5. What is the Federal Statute of limitations on Civil Rights violations?
This article came up while I was googling the subject today at lunch.
Wisconsin LawyerVol. 79, No. 2, February 2006
Piercing the Corporate Veil
The armor of personal immunity generally shields people doing business as a "corporation" from corporate obligations. But the protection may be pierced, and personal liability imposed, when a controlling shareholder operates the corporation as an "alter ego" for wrongful purposes, or under other certain circumstances.

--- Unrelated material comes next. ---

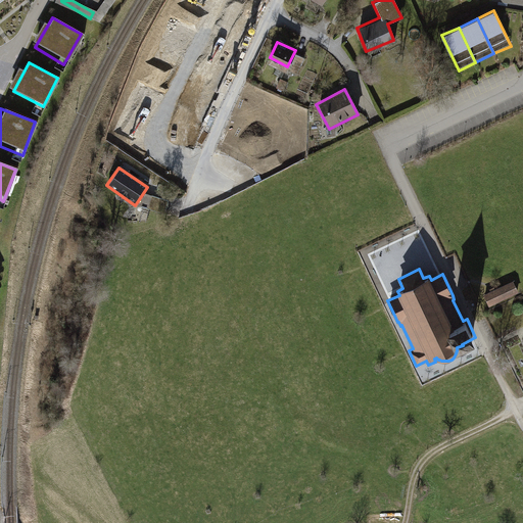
[(511,284),(480,298),(485,310),(517,296),(511,284)]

Corporate shareholders and officers are generally insulated from personal liability for the corporation's debts. This limited liability is metaphorically known as the "corporate veil." But the veil is not an absolute shield. Under certain circumstances, a court may pierce it to hold a shareholder or officer personally liable. Piercing is most commonly done when a corporation is the shareholder's "alter ego" and is a sham or façade used to evade creditors or commit fraud
Powers & Quinn S.C., Racine.
The Prima Facie Elements. The concepts of "veil piercing" and "alter ego" are perhaps clear in theory but sometimes nebulous in application, leading Justice Benjamin Cardozo to comment that the veil piercing doctrine is "enveloped in the mists of metaphor." 16 For almost 60 years after the Wisconsin Supreme Court's pronouncement of the "alter ego" doctrine in Milwaukee Toy , Wisconsin courts continued to apply its somewhat amorphous litmus test but there were no uniformly applied factors to judge whether piercing was warranted in a given case.
In 1988, in Consumer's Co-op of Walworth County v. Olsen , 17 the Wisconsin Supreme Court attempted to clarify the situation by formulating a three-part test. It held that to prevail on a piercing claim premised on the "alter ego" doctrine, a plaintiff must prove: 1) that the defendant shareholder completely dominates the business practice with respect to a subject transaction to the extent that the corporation has "no separate mind, will or existence of its own"; 2) that the defendant shareholder used the control to commit fraud or wrong, to violate a statutory or other legal duty, or to act dishonestly or unjustly; and 3) that there was a causal connection between the first two elements and the harm to the plaintiff. 18
The first prong's focus is on control, not ownership. Thus, the mere fact that one person owns all shares in a corporation will not suffice. 19 In ascertaining whether there has been "complete domination" or control, a court assesses the extent to which an entity follows corporate formalities. 20 For example, has the corporation conducted meetings, maintained corporate records, and filed annual reports with the state? Other factors that a court considers are: nonpayment of dividends, siphoning of corporate funds by the dominant shareholder, commingling of personal and corporate funds, and nonfunctioning of other officers or directors. 21
As for the second prong, one must prove that the control emanating from the corporate informality caused an injustice. Whether a corporation was adequately capitalized when it was formed is a relevant determination with respect to this factor, 22 the idea being that insufficient capital infusion is a red flag that a corporation was started as a sham. There is no specific formula to ascertain whether a company is adequately capitalized. Adequate capitalization is "measured by the nature and magnitude of the corporate undertaking" at the time of the company's formation.
Soooooo what do the keen minds here think? Do these victims have a shot at MEANINGFUL compensation? ?????